Pengamat politik : poros tengah perlu demi kepentingan pluralisme

Amanat – Pengamat politik dari Univesitas dr. Soetomo (Unitomo), Surabaya, Redi Panuju, mengungkapkan, dalam konstalasi Pilgub Jatim 2018 seharusnya Gerindra, PAN dan PKS percaya diri dengan Poros Emas yang mereka gagas untuk kepentingan pluralisme.

Redi memandang bahwa pamer sumber dukungan ataupun legitimasi primordial merupakan dinamika kontestasi pilkada yang tidak sehat.
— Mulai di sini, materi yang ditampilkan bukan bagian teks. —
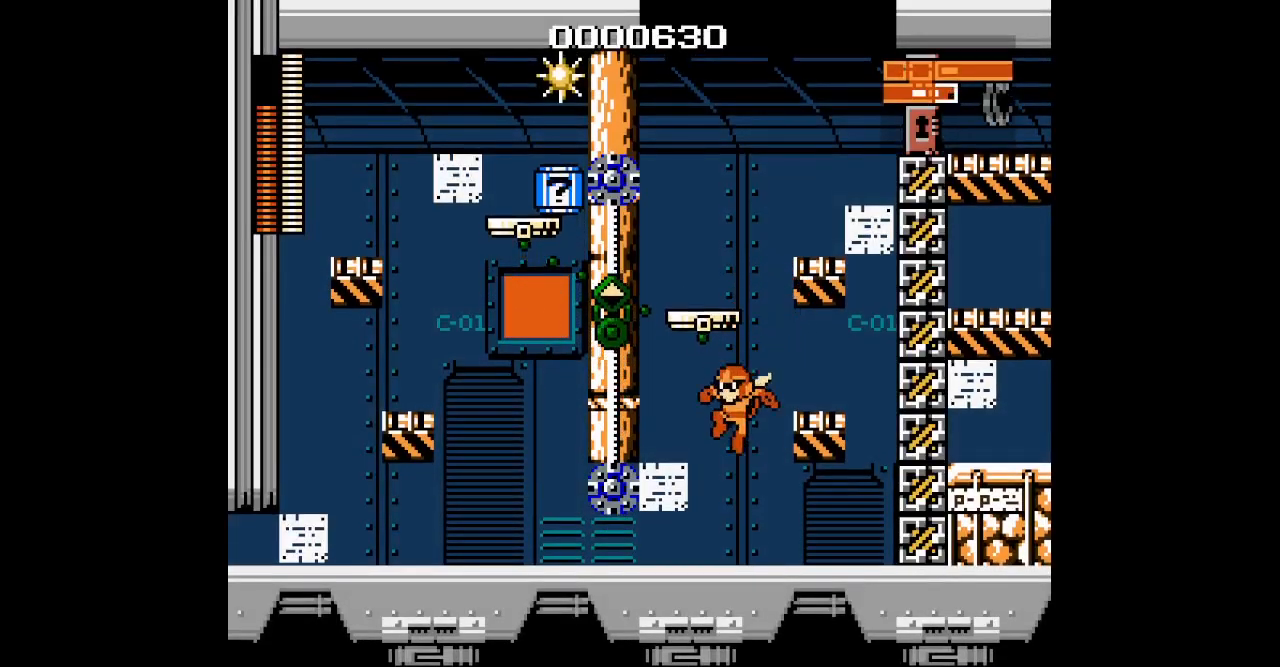
Gameplay with a controller (Xbox layout); each line is a JSON object with the inputs held at the frame after it. "events" lists button and stick changes between this image and that frame as [ms after this image, input, new state], when the widget could be followed in between. Not read: HOME L2 L3 R1 R2 R3 SELECT left_stick right_stick.
{"buttons": ["DPAD_LEFT"], "events": []}
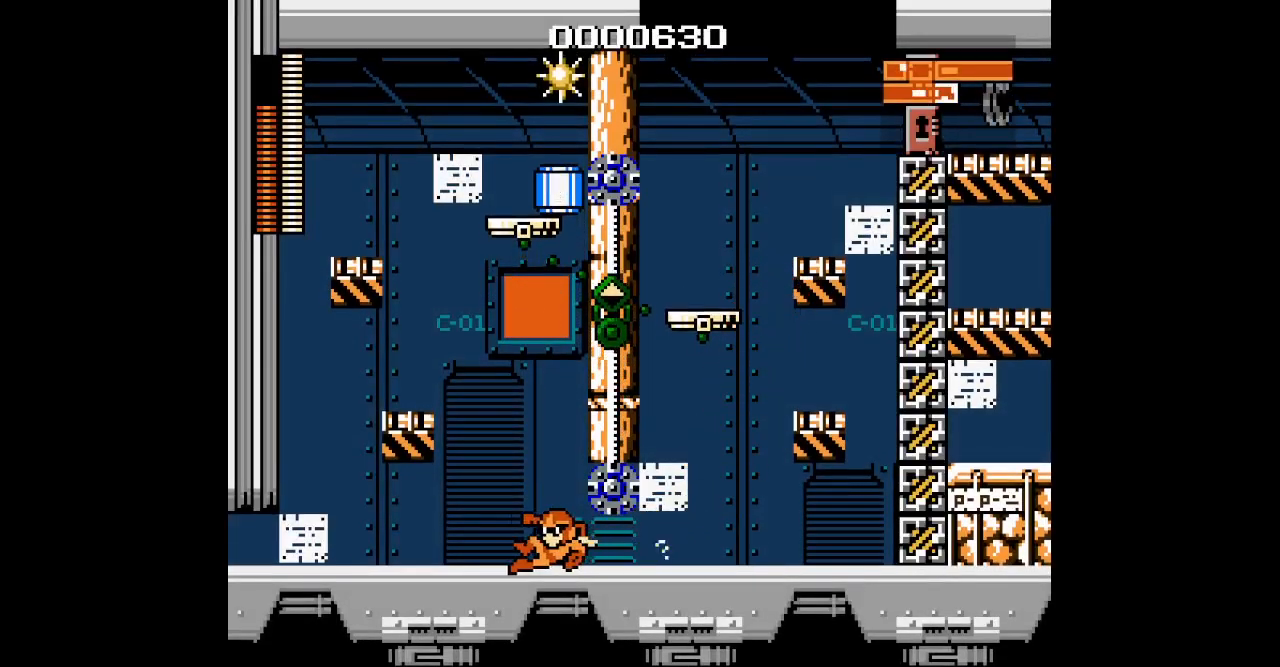
{"buttons": []}
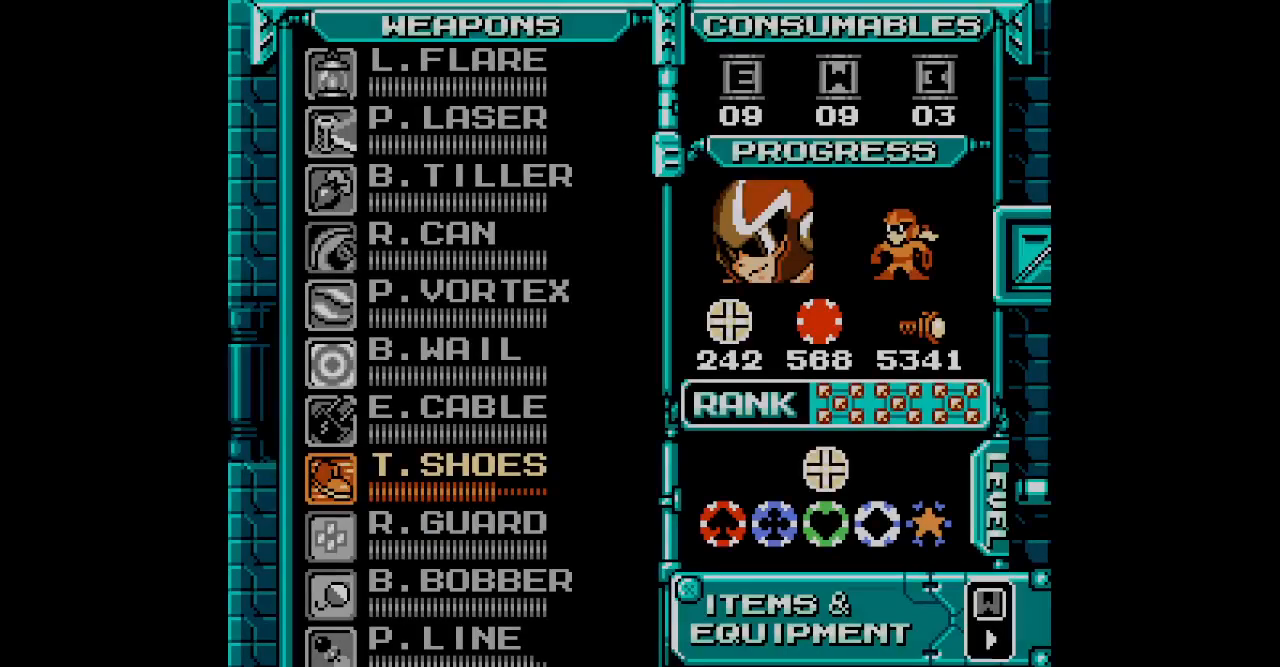
{"buttons": [], "events": []}
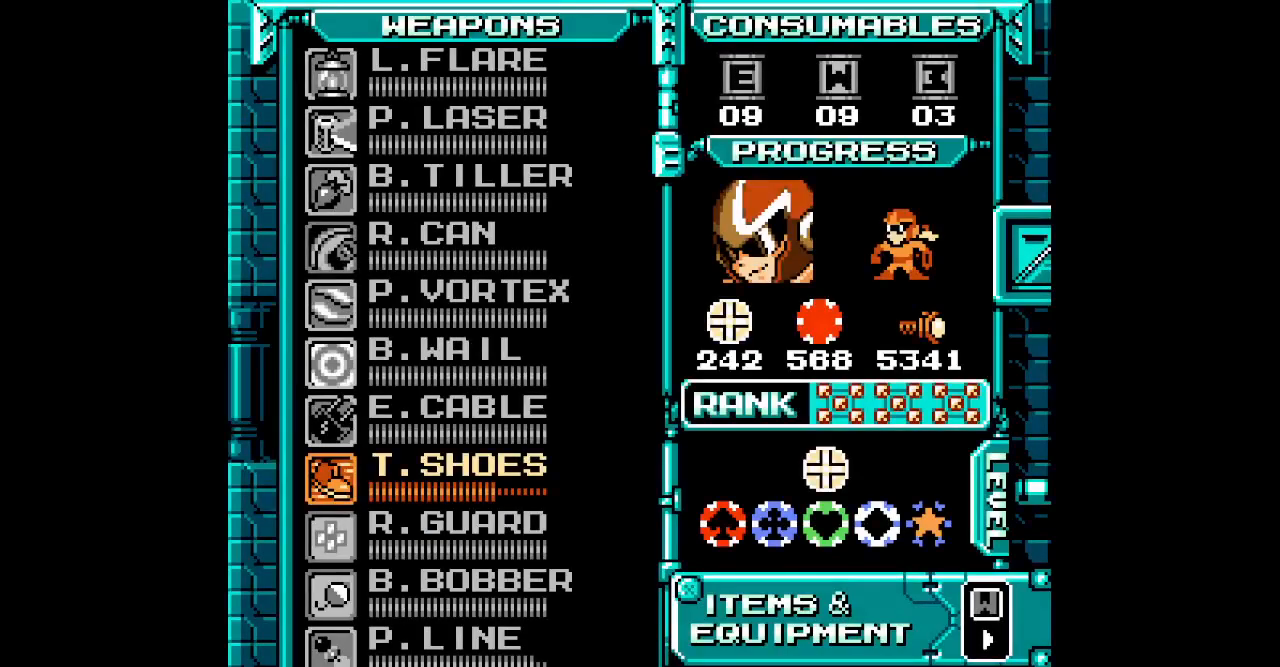
{"buttons": [], "events": [[167, "DPAD_UP", "down"], [283, "DPAD_UP", "up"]]}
Hal tersebut, menurutnya merupakan pengingkaran mutlak terhadap Bhinneka Tunggal Ika.

“Sekarang sudah masuk ke merit system. Ini dimana lebih dibutuhkan profesional, rasional, kritis, inovatif,” kata Redi dalam diskusi panel dengan tema ‘Perang Paregreg Di Pilgub Jatim’ yang diadakan Kaukus Politik Cerdas dan Bermartabat di Hotel Narita Surabaya, Jumat (17/11/2017).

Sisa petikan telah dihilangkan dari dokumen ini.